Why friction is the biggest obstacle to a mainstream audience
"Instead of bringing the gamer to the game, bring the game to the gamer," says Gaikai's David Perry
Speaking last week at Cloud Gaming Conference USA, Gaikai CEO David Perry claimed that friction is the biggest obstacle holding gaming back from breaching the mainstream.
Regarding MMOs, Perry stated that "81 per cent play with friends and family, 75 per cent make good friends with other players, and one in 10 actually end up in a physical relationships... That's because MMORPG s are the only retail social games. The problem is there's so much friction that you can't share it as easily as some of these other games [on FaceBook]."
Perry cited World of Warcraft: Cataclysm as a prime example of this phenomenon. "It sold 4.7 million units in its first month. The best one month debut ever for a PC game, which is pretty great, right? Not really. The same month Cityville came out and it debuted on Facebook and signed up 100 million users. If WoW was a Facebook app it would've come out in 67th place. Counting all 12 million lost subscribers and it would only rank in 18th place."
"Another example is Call of Duty: Black Ops. It had the biggest launch in history. So guess what happened next? It had the biggest sales drop off in entertainment history. Sales plummeted 85 per cent in week two. That means they did a great job at getting to the core audience, but not everyone else."
"If I was an investor at a traditional game company and I was calling up the CEO, I would say 'how are you going to get us to 100 million users? What seems to be the plan. These billboards just don't seem to be working. Magazine adds don't seem to be working either.'"
In the same month Cataclysm sold 4.7m units and Cityville debuted on Facebook and signed up 100m users. If WoW was a Facebook app it would've come out in 67th place.
David Perry, Gaikai
Perry calls out price as a major huge hurdle for sharing. "High prices are actually number one, if you ask gamers. We did a survey on that." DRM and platform incompatibly are other significant hurtles mentioned.
"We surveyed over 20 million gamers to know what they think and asked what I think is the most important question, "What influences you most to make a decision to buy a game? Shockingly, most of what we spend in the industry is in the red with TV commercials, banner ads, and all that.... It turns out gamers love reviews, ratings and YouTube videos. They don't believe trailers anymore as they're not made by the same people who made the game."
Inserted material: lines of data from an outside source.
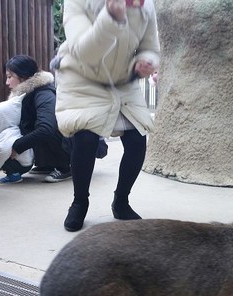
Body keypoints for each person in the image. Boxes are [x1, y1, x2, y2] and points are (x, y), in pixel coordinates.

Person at [54, 0, 160, 232]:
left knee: (136, 139)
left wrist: (147, 61)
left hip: (123, 77)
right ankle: (79, 202)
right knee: (85, 137)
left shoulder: (146, 5)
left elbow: (150, 45)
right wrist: (110, 17)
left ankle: (121, 201)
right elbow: (83, 50)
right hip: (82, 75)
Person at [0, 55, 71, 184]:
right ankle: (47, 164)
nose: (7, 82)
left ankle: (65, 166)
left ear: (24, 76)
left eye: (10, 77)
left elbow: (47, 129)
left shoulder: (44, 94)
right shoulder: (26, 94)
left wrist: (16, 147)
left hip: (70, 143)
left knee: (45, 126)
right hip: (59, 139)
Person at [0, 93, 34, 182]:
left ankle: (14, 175)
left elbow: (3, 150)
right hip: (28, 161)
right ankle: (16, 172)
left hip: (21, 164)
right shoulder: (17, 128)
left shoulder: (7, 133)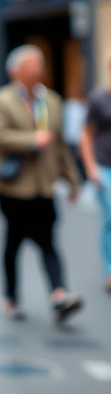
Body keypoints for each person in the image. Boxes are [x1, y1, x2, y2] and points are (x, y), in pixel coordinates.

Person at [0, 45, 83, 322]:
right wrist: (30, 140)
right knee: (14, 239)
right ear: (15, 71)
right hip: (12, 186)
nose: (37, 70)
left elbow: (61, 143)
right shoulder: (0, 100)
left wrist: (72, 179)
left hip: (44, 186)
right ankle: (11, 297)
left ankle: (59, 293)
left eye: (40, 65)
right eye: (31, 66)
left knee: (48, 239)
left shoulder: (51, 101)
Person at [78, 56, 111, 294]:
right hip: (105, 166)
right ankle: (109, 270)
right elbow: (86, 135)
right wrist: (91, 168)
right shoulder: (99, 99)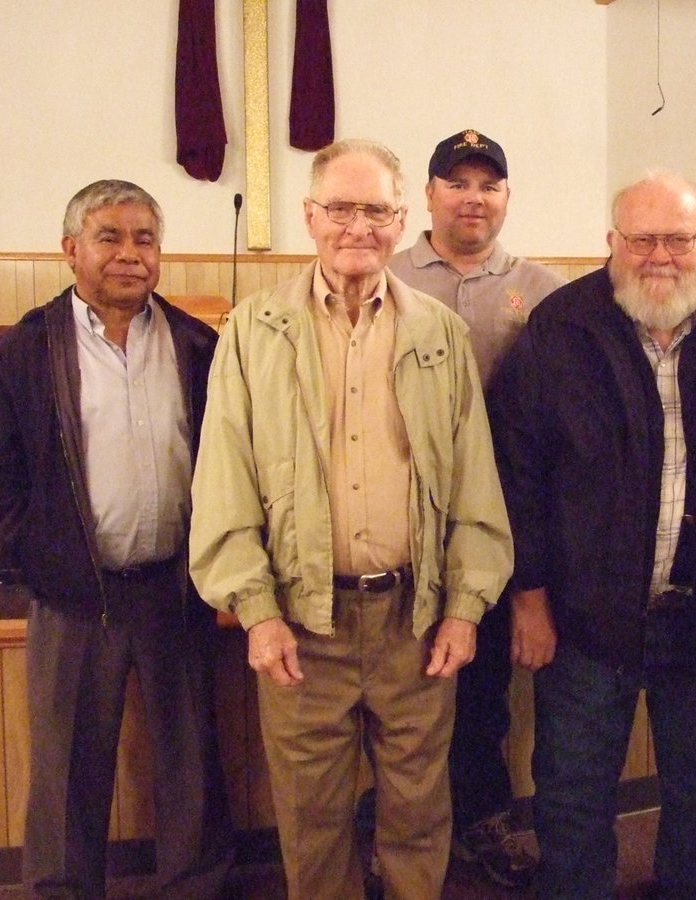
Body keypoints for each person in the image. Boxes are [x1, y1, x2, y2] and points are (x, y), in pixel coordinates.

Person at [188, 138, 514, 900]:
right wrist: (256, 610)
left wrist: (466, 608)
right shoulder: (254, 331)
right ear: (311, 216)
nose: (356, 226)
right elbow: (225, 480)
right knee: (312, 819)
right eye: (340, 208)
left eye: (374, 210)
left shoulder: (439, 333)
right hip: (305, 622)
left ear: (401, 220)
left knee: (417, 812)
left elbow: (474, 483)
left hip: (414, 619)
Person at [488, 170, 696, 899]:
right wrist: (529, 597)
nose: (660, 255)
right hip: (584, 621)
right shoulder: (559, 329)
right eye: (642, 239)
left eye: (678, 237)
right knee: (571, 802)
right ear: (611, 243)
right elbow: (518, 471)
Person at [0, 179, 234, 899]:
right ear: (70, 248)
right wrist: (39, 557)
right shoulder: (23, 352)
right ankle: (62, 890)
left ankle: (194, 886)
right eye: (109, 237)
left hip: (175, 587)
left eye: (145, 239)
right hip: (76, 595)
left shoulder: (197, 346)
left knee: (190, 762)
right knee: (68, 767)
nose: (129, 254)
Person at [382, 128, 565, 889]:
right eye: (457, 182)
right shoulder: (385, 275)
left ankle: (482, 826)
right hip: (400, 522)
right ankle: (396, 840)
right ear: (428, 195)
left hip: (498, 521)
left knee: (483, 691)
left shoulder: (543, 288)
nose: (472, 197)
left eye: (488, 184)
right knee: (399, 697)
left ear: (506, 198)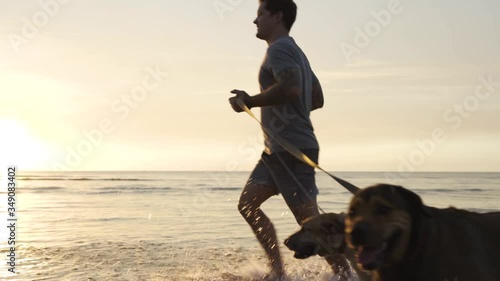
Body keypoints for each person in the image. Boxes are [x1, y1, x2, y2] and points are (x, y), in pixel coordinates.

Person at [228, 0, 351, 280]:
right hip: (276, 151)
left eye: (260, 14)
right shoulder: (297, 52)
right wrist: (288, 112)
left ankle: (346, 276)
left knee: (309, 223)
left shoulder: (280, 49)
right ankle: (278, 272)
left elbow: (293, 88)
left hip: (292, 150)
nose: (255, 20)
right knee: (248, 204)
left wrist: (250, 100)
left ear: (277, 16)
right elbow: (316, 98)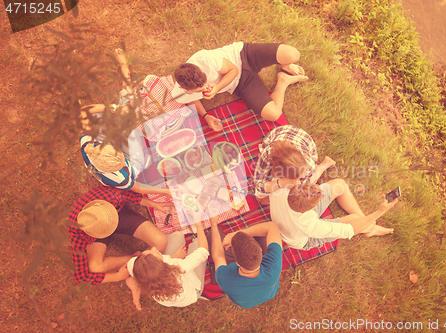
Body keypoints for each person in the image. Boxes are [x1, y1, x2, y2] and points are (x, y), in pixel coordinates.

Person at [79, 49, 173, 196]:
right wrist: (167, 192)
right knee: (127, 118)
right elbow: (140, 189)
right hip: (133, 164)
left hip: (102, 143)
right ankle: (126, 83)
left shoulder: (88, 142)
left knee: (119, 111)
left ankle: (125, 72)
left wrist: (113, 109)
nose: (123, 159)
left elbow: (84, 111)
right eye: (122, 161)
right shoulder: (120, 178)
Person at [172, 42, 308, 124]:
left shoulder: (206, 59)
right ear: (187, 89)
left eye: (205, 82)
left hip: (243, 54)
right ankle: (283, 81)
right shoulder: (181, 92)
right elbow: (190, 100)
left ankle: (285, 65)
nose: (206, 87)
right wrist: (206, 117)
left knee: (292, 54)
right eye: (200, 89)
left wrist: (218, 87)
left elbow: (233, 70)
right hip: (241, 83)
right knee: (273, 114)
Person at [68, 185, 173, 285]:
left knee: (160, 242)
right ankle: (137, 260)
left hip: (119, 214)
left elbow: (130, 195)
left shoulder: (110, 196)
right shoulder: (76, 234)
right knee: (95, 267)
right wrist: (117, 276)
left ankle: (140, 261)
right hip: (96, 232)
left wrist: (154, 204)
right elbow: (81, 277)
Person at [269, 181, 397, 250]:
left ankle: (367, 225)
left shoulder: (283, 185)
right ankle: (370, 229)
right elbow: (349, 230)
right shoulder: (310, 226)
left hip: (290, 216)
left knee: (340, 184)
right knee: (355, 220)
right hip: (303, 239)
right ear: (312, 209)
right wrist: (380, 211)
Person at [125, 220, 209, 309]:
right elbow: (203, 252)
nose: (153, 248)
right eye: (155, 253)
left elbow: (130, 264)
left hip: (171, 295)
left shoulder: (138, 268)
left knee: (177, 235)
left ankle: (134, 285)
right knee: (198, 243)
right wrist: (198, 224)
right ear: (161, 264)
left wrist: (174, 256)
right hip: (193, 292)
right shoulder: (178, 267)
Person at [210, 216, 283, 308]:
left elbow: (218, 256)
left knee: (212, 235)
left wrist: (213, 224)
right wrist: (239, 235)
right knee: (263, 231)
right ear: (260, 249)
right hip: (269, 293)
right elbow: (272, 227)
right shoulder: (274, 266)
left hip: (245, 302)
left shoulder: (224, 277)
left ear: (237, 262)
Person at [253, 125, 335, 204]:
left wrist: (299, 185)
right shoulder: (268, 153)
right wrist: (280, 183)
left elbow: (305, 184)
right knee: (260, 198)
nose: (302, 176)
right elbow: (258, 183)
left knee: (305, 185)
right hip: (280, 133)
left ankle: (324, 165)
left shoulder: (308, 166)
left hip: (305, 141)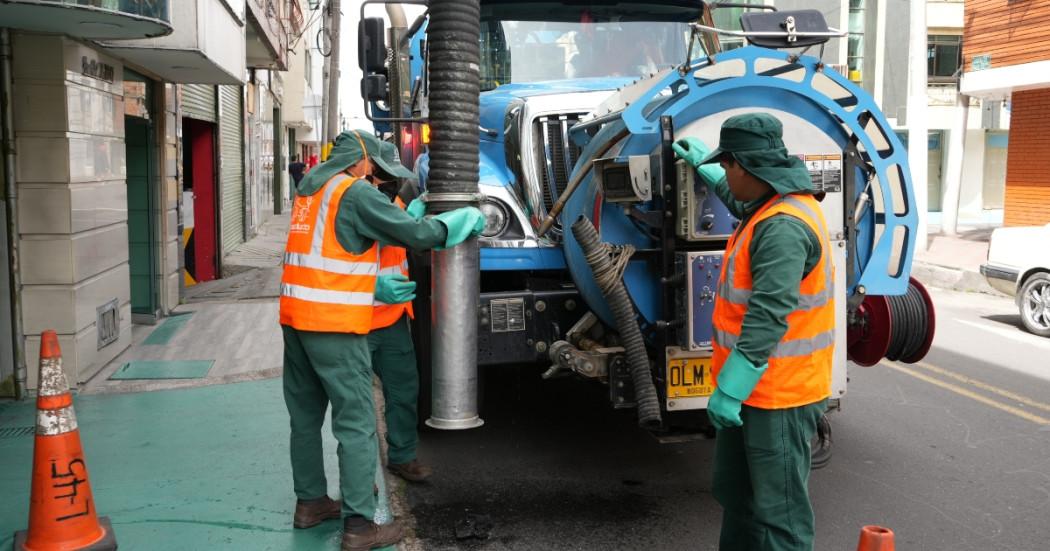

"The number one choice is always needing to try it out," he explained. "A separate company did a survey asking 'where would you like the advertising money to be spent?' And the number one choice was game demos. The number two choice was in-store game demos."
"So knowing this, the publicist must make it really, really easy for people to try their games, right? The answer is no."
To prove this he had someone at the office make a video of trying to install a WoW trial. This included filling out forms with a username, password, e-mail, and four legal agreements before having to download the nine gig demo and deal with firewall issues.
"Any friction like that guarantees you're losing customers in a time when the game industry does not want to be losing any new audience."
"34.9 per cent of users will just type garbage into these forms," Perry added. "Another 31 per cent will just skip your product. They don't know how long that process is going to go on. There's no warning."
Perry explained that Apple had a billion downloads in nine months, because they didn't require such outlandish hurdles.
He then showed a video of someone trying to download the Lost Planet demo from Steam starting with installing the service. After four legal agreements, asking what language you speak (after the first legal agreement), signing up, a large download, and 41 clicks it was installed. "There has to be a better way."
Comparatively, running The Witcher 2 on Gaikai's site took only a few. One click brought up a window that would automatically detect whether the game could be played or not on this particular computer, while entertaining the waiting user with videos of developers talking about the game. After about two minutes it was ready to play locally.
Ordinarily this would only require one more click, but in this case the publisher had an age barrier. This is something there's really no way around for Gaikai as this is dictated by the publisher.
Afterward, Perry showed an example of the 20 gig version of World of Warcraft with all the expansions playing entirely on Facebook via Gaikai. He stated that so many users play games like Cityville because they're on Faceook anyway, so by placing more hardcore experiences on there, they'll be played by a whole new audience that would have never spent the money on a console or the time jumping through registration hoops on PC.
"We can plug any kind of game into Facebook. I think it's going to blow people away when they're clicking through a bunch of flash games then they see something like FIFA Soccer, and then they can share that with their friends."
"I believe that games are the number one form of entertainment." Perry declared, "and there are countless users who don't know how amazing they can be."
"Instead of bringing the gamer to the game, bring the game to the gamer."